_WHAT IS EXPECTED_: Print out the whole listing below exactly as it is written.

_INFORMATION GIVEN_:
┌──
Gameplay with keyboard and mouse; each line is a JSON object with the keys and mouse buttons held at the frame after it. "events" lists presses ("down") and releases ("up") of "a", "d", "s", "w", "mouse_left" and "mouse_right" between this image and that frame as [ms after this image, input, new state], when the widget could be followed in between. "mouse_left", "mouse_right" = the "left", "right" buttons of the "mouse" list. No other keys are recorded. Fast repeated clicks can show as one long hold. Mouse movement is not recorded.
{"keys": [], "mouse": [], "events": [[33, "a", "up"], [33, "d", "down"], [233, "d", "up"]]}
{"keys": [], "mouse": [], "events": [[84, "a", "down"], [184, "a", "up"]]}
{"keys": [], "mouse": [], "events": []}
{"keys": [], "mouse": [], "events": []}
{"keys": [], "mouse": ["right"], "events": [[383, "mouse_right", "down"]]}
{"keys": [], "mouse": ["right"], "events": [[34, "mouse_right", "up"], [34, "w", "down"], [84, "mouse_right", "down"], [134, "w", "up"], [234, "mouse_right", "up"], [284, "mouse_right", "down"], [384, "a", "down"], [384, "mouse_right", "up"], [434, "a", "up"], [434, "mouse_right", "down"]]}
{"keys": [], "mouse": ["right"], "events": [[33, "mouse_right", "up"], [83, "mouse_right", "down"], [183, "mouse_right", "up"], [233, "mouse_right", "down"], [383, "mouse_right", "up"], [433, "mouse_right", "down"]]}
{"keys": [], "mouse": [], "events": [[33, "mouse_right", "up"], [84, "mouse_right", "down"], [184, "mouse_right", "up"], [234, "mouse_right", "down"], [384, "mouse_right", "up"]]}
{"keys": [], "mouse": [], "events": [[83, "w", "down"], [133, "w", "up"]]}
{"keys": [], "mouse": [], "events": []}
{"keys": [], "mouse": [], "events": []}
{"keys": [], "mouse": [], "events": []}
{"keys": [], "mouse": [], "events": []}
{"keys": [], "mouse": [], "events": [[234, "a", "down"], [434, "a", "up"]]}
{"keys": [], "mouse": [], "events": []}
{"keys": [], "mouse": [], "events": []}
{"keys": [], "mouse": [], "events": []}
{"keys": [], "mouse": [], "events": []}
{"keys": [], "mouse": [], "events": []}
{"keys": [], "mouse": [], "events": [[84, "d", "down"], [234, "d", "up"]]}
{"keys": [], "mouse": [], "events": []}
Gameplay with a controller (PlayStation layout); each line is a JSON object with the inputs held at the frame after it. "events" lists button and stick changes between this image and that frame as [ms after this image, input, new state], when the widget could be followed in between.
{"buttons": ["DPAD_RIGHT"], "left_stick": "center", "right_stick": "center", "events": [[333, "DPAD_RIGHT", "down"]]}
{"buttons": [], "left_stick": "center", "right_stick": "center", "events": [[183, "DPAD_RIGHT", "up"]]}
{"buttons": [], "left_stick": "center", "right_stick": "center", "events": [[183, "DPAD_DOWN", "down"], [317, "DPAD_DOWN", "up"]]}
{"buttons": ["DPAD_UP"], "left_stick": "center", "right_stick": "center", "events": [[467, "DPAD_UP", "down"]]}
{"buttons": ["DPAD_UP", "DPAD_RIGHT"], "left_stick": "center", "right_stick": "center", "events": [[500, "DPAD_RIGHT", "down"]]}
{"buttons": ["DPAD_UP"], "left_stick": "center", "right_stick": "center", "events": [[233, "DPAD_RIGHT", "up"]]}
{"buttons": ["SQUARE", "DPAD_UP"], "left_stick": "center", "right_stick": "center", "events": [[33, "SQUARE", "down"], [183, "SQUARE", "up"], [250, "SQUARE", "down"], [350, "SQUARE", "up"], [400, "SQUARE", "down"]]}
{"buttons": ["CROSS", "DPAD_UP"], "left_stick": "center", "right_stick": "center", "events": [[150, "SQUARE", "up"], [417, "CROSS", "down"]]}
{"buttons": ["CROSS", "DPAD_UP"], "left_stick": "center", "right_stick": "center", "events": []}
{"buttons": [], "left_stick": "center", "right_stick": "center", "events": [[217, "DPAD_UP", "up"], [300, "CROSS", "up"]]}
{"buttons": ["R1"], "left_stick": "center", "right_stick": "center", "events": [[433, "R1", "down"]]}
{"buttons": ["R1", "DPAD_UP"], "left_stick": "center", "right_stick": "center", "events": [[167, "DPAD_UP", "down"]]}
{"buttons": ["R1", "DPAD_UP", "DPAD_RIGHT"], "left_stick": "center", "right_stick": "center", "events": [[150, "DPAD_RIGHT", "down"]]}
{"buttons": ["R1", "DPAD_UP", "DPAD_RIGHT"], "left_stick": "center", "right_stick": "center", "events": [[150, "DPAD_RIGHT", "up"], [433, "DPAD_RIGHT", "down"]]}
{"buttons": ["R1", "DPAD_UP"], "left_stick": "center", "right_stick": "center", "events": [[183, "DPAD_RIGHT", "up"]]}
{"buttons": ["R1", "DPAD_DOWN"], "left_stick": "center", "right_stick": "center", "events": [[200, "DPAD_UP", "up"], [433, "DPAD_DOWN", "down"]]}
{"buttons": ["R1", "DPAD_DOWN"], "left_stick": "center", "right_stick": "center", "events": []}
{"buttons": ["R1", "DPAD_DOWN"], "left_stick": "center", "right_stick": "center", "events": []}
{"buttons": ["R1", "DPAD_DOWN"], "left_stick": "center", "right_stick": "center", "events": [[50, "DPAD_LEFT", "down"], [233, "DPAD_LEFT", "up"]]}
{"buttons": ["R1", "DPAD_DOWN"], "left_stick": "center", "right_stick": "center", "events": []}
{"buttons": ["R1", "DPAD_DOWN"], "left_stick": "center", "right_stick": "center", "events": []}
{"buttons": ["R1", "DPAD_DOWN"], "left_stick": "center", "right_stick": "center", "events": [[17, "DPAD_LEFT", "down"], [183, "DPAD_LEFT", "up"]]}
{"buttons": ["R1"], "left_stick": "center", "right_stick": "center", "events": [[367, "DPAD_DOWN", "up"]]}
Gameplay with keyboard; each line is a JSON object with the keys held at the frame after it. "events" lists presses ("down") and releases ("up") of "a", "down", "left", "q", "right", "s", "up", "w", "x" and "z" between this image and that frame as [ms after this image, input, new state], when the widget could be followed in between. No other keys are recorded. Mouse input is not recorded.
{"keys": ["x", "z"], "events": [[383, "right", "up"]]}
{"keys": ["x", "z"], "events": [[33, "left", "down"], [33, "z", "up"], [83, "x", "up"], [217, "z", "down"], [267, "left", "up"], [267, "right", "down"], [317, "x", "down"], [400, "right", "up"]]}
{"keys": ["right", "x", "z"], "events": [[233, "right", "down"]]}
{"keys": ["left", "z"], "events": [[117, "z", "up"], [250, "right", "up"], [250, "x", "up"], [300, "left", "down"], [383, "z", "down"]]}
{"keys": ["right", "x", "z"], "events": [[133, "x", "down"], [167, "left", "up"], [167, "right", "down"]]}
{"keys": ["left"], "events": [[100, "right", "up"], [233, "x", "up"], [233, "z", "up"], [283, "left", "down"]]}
└──
_RESPONSE FOR THIS EXERCISE_:
Gameplay with keyboard and mouse; each line is a JSON object with the keys and mouse buttons held at the frame after it. "events" lists presses ("down") and releases ("up") of "a", "d", "s", "w", "mouse_left" and "mouse_right" between this image and that frame as [ms after this image, input, new state], when the widget could be followed in between. "mouse_left", "mouse_right" = the "left", "right" buttons of the "mouse" list. No other keys are recorded. Fast repeated clicks can show as one long hold. Mouse movement is not recorded.
{"keys": [], "mouse": [], "events": [[33, "a", "up"], [33, "d", "down"], [233, "d", "up"]]}
{"keys": [], "mouse": [], "events": [[84, "a", "down"], [184, "a", "up"]]}
{"keys": [], "mouse": [], "events": []}
{"keys": [], "mouse": [], "events": []}
{"keys": [], "mouse": ["right"], "events": [[383, "mouse_right", "down"]]}
{"keys": [], "mouse": ["right"], "events": [[34, "mouse_right", "up"], [34, "w", "down"], [84, "mouse_right", "down"], [134, "w", "up"], [234, "mouse_right", "up"], [284, "mouse_right", "down"], [384, "a", "down"], [384, "mouse_right", "up"], [434, "a", "up"], [434, "mouse_right", "down"]]}
{"keys": [], "mouse": ["right"], "events": [[33, "mouse_right", "up"], [83, "mouse_right", "down"], [183, "mouse_right", "up"], [233, "mouse_right", "down"], [383, "mouse_right", "up"], [433, "mouse_right", "down"]]}
{"keys": [], "mouse": [], "events": [[33, "mouse_right", "up"], [84, "mouse_right", "down"], [184, "mouse_right", "up"], [234, "mouse_right", "down"], [384, "mouse_right", "up"]]}
{"keys": [], "mouse": [], "events": [[83, "w", "down"], [133, "w", "up"]]}
{"keys": [], "mouse": [], "events": []}
{"keys": [], "mouse": [], "events": []}
{"keys": [], "mouse": [], "events": []}
{"keys": [], "mouse": [], "events": []}
{"keys": [], "mouse": [], "events": [[234, "a", "down"], [434, "a", "up"]]}
{"keys": [], "mouse": [], "events": []}
{"keys": [], "mouse": [], "events": []}
{"keys": [], "mouse": [], "events": []}
{"keys": [], "mouse": [], "events": []}
{"keys": [], "mouse": [], "events": []}
{"keys": [], "mouse": [], "events": [[84, "d", "down"], [234, "d", "up"]]}
{"keys": [], "mouse": [], "events": []}
Gameplay with a controller (PlayStation layout); each line is a JSON object with the inputs held at the frame after it. "events" lists button and stick changes between this image and that frame as [ms after this image, input, new state], when the widget could be followed in between.
{"buttons": ["DPAD_RIGHT"], "left_stick": "center", "right_stick": "center", "events": [[333, "DPAD_RIGHT", "down"]]}
{"buttons": [], "left_stick": "center", "right_stick": "center", "events": [[183, "DPAD_RIGHT", "up"]]}
{"buttons": [], "left_stick": "center", "right_stick": "center", "events": [[183, "DPAD_DOWN", "down"], [317, "DPAD_DOWN", "up"]]}
{"buttons": ["DPAD_UP"], "left_stick": "center", "right_stick": "center", "events": [[467, "DPAD_UP", "down"]]}
{"buttons": ["DPAD_UP", "DPAD_RIGHT"], "left_stick": "center", "right_stick": "center", "events": [[500, "DPAD_RIGHT", "down"]]}
{"buttons": ["DPAD_UP"], "left_stick": "center", "right_stick": "center", "events": [[233, "DPAD_RIGHT", "up"]]}
{"buttons": ["SQUARE", "DPAD_UP"], "left_stick": "center", "right_stick": "center", "events": [[33, "SQUARE", "down"], [183, "SQUARE", "up"], [250, "SQUARE", "down"], [350, "SQUARE", "up"], [400, "SQUARE", "down"]]}
{"buttons": ["CROSS", "DPAD_UP"], "left_stick": "center", "right_stick": "center", "events": [[150, "SQUARE", "up"], [417, "CROSS", "down"]]}
{"buttons": ["CROSS", "DPAD_UP"], "left_stick": "center", "right_stick": "center", "events": []}
{"buttons": [], "left_stick": "center", "right_stick": "center", "events": [[217, "DPAD_UP", "up"], [300, "CROSS", "up"]]}
{"buttons": ["R1"], "left_stick": "center", "right_stick": "center", "events": [[433, "R1", "down"]]}
{"buttons": ["R1", "DPAD_UP"], "left_stick": "center", "right_stick": "center", "events": [[167, "DPAD_UP", "down"]]}
{"buttons": ["R1", "DPAD_UP", "DPAD_RIGHT"], "left_stick": "center", "right_stick": "center", "events": [[150, "DPAD_RIGHT", "down"]]}
{"buttons": ["R1", "DPAD_UP", "DPAD_RIGHT"], "left_stick": "center", "right_stick": "center", "events": [[150, "DPAD_RIGHT", "up"], [433, "DPAD_RIGHT", "down"]]}
{"buttons": ["R1", "DPAD_UP"], "left_stick": "center", "right_stick": "center", "events": [[183, "DPAD_RIGHT", "up"]]}
{"buttons": ["R1", "DPAD_DOWN"], "left_stick": "center", "right_stick": "center", "events": [[200, "DPAD_UP", "up"], [433, "DPAD_DOWN", "down"]]}
{"buttons": ["R1", "DPAD_DOWN"], "left_stick": "center", "right_stick": "center", "events": []}
{"buttons": ["R1", "DPAD_DOWN"], "left_stick": "center", "right_stick": "center", "events": []}
{"buttons": ["R1", "DPAD_DOWN"], "left_stick": "center", "right_stick": "center", "events": [[50, "DPAD_LEFT", "down"], [233, "DPAD_LEFT", "up"]]}
{"buttons": ["R1", "DPAD_DOWN"], "left_stick": "center", "right_stick": "center", "events": []}
{"buttons": ["R1", "DPAD_DOWN"], "left_stick": "center", "right_stick": "center", "events": []}
{"buttons": ["R1", "DPAD_DOWN"], "left_stick": "center", "right_stick": "center", "events": [[17, "DPAD_LEFT", "down"], [183, "DPAD_LEFT", "up"]]}
{"buttons": ["R1"], "left_stick": "center", "right_stick": "center", "events": [[367, "DPAD_DOWN", "up"]]}
Gameplay with keyboard; each line is a JSON object with the keys held at the frame after it. "events" lists presses ("down") and releases ("up") of "a", "down", "left", "q", "right", "s", "up", "w", "x" and "z" between this image and that frame as [ms after this image, input, new state], when the widget could be followed in between. No other keys are recorded. Mouse input is not recorded.
{"keys": ["x", "z"], "events": [[383, "right", "up"]]}
{"keys": ["x", "z"], "events": [[33, "left", "down"], [33, "z", "up"], [83, "x", "up"], [217, "z", "down"], [267, "left", "up"], [267, "right", "down"], [317, "x", "down"], [400, "right", "up"]]}
{"keys": ["right", "x", "z"], "events": [[233, "right", "down"]]}
{"keys": ["left", "z"], "events": [[117, "z", "up"], [250, "right", "up"], [250, "x", "up"], [300, "left", "down"], [383, "z", "down"]]}
{"keys": ["right", "x", "z"], "events": [[133, "x", "down"], [167, "left", "up"], [167, "right", "down"]]}
{"keys": ["left"], "events": [[100, "right", "up"], [233, "x", "up"], [233, "z", "up"], [283, "left", "down"]]}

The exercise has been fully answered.